_BRIEF_
Repeat every entry exactly as given.

(EXTRACTED INFORMATION begins)

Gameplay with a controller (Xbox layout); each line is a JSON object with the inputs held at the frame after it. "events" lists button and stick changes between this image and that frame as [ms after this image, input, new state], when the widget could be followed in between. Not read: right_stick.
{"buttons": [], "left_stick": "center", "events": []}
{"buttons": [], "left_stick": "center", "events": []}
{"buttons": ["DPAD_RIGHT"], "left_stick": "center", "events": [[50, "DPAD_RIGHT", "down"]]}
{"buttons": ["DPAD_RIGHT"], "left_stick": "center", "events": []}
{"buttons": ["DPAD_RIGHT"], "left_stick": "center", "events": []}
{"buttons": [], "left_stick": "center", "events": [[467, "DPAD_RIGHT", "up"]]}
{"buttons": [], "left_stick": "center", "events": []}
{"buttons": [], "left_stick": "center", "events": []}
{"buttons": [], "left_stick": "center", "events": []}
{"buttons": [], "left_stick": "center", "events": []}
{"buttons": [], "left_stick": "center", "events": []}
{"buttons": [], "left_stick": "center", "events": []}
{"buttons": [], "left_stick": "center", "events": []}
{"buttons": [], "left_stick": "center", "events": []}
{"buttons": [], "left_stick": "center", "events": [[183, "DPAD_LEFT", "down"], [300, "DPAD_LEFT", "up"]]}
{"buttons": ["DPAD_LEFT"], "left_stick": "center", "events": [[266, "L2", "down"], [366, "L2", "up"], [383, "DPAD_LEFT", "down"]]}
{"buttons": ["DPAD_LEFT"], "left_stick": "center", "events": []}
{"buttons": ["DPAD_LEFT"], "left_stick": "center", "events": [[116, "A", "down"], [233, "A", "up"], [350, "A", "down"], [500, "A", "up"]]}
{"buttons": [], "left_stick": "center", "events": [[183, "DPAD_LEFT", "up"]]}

(EXTRACTED INFORMATION ends)

_ANSWER SPACE_
Gameplay with a controller (Xbox layout); each line is a JSON object with the inputs held at the frame after it. "events" lists button and stick changes between this image and that frame as [ms after this image, input, new state], when the widget could be followed in between. Not read: right_stick.
{"buttons": [], "left_stick": "center", "events": []}
{"buttons": [], "left_stick": "center", "events": []}
{"buttons": ["DPAD_RIGHT"], "left_stick": "center", "events": [[50, "DPAD_RIGHT", "down"]]}
{"buttons": ["DPAD_RIGHT"], "left_stick": "center", "events": []}
{"buttons": ["DPAD_RIGHT"], "left_stick": "center", "events": []}
{"buttons": [], "left_stick": "center", "events": [[467, "DPAD_RIGHT", "up"]]}
{"buttons": [], "left_stick": "center", "events": []}
{"buttons": [], "left_stick": "center", "events": []}
{"buttons": [], "left_stick": "center", "events": []}
{"buttons": [], "left_stick": "center", "events": []}
{"buttons": [], "left_stick": "center", "events": []}
{"buttons": [], "left_stick": "center", "events": []}
{"buttons": [], "left_stick": "center", "events": []}
{"buttons": [], "left_stick": "center", "events": []}
{"buttons": [], "left_stick": "center", "events": [[183, "DPAD_LEFT", "down"], [300, "DPAD_LEFT", "up"]]}
{"buttons": ["DPAD_LEFT"], "left_stick": "center", "events": [[266, "L2", "down"], [366, "L2", "up"], [383, "DPAD_LEFT", "down"]]}
{"buttons": ["DPAD_LEFT"], "left_stick": "center", "events": []}
{"buttons": ["DPAD_LEFT"], "left_stick": "center", "events": [[116, "A", "down"], [233, "A", "up"], [350, "A", "down"], [500, "A", "up"]]}
{"buttons": [], "left_stick": "center", "events": [[183, "DPAD_LEFT", "up"]]}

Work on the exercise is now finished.